* Excerpted text
• • • •

Every Sunday this summer, we'll be taking an historical tour of the Hollywood blockbuster by examining an older film that is in some way a spiritual precursor to one of the weekend's wide releases. This week: the new Pixar film Brave is, above and beyond any other considerations, a blow-your-brains-out gorgeous CGI depiction of the Scottish highlands, one of the most over-the-top dramatically pretty landscapes on God's green earth. Let us therefore take a look at another divisive epic (with an uncommonly similar title) set in the same time and place, and spend plenty of time cooing in delight at the scenery.
I wish to go to bat for Braveheart, though not without some trepidation and even, frankly, guilt. For to defend the movie, released in the more innocent summer days of 1995, now feels akin to defending the worldview of its director-producer-star Mel Gibson, and this is not something anybody wants to do. Also, nearly every critic I respect most has at best lukewarm if not outright hostile feelings towards the movie, and that makes me feel queasily like I have the "wrong" opinion. So permit to ease into things by saying the one thing that I love about the movie the most, and expect to have the easiest time defending:
Braveheart has some of the very best outdoor cinematography in the last, oh, 25 years of cinema, one of the two career peaks for John Toll, himself one of the very best specialists in using natural light and outdoor settings in the history of color film (his other masterpiece is The Thin Red Line, which I think is all the argument I need to prove the latter point). It helps matters that Toll is shooting landscapes in Ireland and Scotland, two of the most beautiful regions in all the world, and ones that can make even the dodgiest and blandly-shot movie look like God's own rock garden; but the difference between Braveheart and e.g. Waking Ned is the difference between an unimpeachable master given almost unimaginable free reign to get exactly the look he wants, and a guy who knows how to expose properly and keep the focus where it needs to be (my understanding is that Toll had an entire village set constructed to his exact specifications to get the precise lighting he wanted - that kind of free reign). The result is an extraordinary pageant of grey and green, the bleak overcast skies present in almost every scene intensifying the verdant landscape; it looks equal parts primordial myth and dramatic, lustful tribute to the damp physicality of the British Isles. And since Braveheart's story is itself a mash-up of history and legend (and outright fabrication by its screenwriter), I am comfortable calling this a successful marriage of form and content. Anyway, it won for Toll the cosniderable achievement of being only the third and, at present, last person to win the Best Cinematography Oscar two years in a row (1994 saw him win for Legends of the Fall, a less-deserving victory, but only in comparison), and while the Oscars should never be invoked to win an argument, it's still the case that when something that rare occurs, it might be worth wondering if it's justified.

• • • •

Page-level text extractions
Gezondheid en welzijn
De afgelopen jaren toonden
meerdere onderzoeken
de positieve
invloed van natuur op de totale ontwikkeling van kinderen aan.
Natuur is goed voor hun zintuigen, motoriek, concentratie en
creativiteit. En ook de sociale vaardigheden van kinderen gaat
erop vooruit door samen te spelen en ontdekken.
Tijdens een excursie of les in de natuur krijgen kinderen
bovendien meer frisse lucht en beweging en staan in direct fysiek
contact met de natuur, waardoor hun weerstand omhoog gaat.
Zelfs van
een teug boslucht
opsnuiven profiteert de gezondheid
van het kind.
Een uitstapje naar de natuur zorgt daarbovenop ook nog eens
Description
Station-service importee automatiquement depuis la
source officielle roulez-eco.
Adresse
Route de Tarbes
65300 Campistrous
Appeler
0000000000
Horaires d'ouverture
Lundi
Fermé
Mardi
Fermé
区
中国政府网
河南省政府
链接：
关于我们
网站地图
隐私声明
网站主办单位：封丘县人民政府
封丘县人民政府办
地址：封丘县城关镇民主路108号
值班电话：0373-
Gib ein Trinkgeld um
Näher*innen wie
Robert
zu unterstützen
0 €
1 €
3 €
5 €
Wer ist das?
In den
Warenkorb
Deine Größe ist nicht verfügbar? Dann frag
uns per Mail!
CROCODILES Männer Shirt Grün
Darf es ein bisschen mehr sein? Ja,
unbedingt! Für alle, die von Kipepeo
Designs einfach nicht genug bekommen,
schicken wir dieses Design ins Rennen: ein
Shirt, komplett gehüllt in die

• • • •

* Work order A
According to the Braveheart review, which film earned John Toll the Oscar in 1994?
* Work order B
Pick up the Braveheart review after its final sentence and continue writing it.
The items are separate material and have no connection to the Braveheart review.

* Exercise output A
Legends of the Fall.

* Exercise output B
So, Braveheart: visual sublimity and nothing less. Nor is it really incidental to the film that it looks the way it does, since Braveheart is, at its best, not really much of a drama. In fact, it's quite irresponsible as a narrative film, for a lot of reasons that a lot of people already know, though the one that I'd call the most important is how completely screenwriter Randall Wallace manages to include virtually no historical data of any authenticity besides this point: around the beginning of the 14th Century, a Scottish man named William Wallace (played here by Gibson himself) fought for Scottish independence against the armies of Edward I, king of England (Patrick McGoohan). That is literally it. There's not other dependable fact presented in Braveheart, such that I'm not even going to bother listing the things it gets wrong, down to the simple matter of relative dating (okay, so there are other things that are true: names of historical personages, locations of battles, and the broadest possible idea of what the war for Scottish independence consisted of. Still and all, if you rely on Braveheart to explain the history of 1280-1314 to you, then you are severely fucked).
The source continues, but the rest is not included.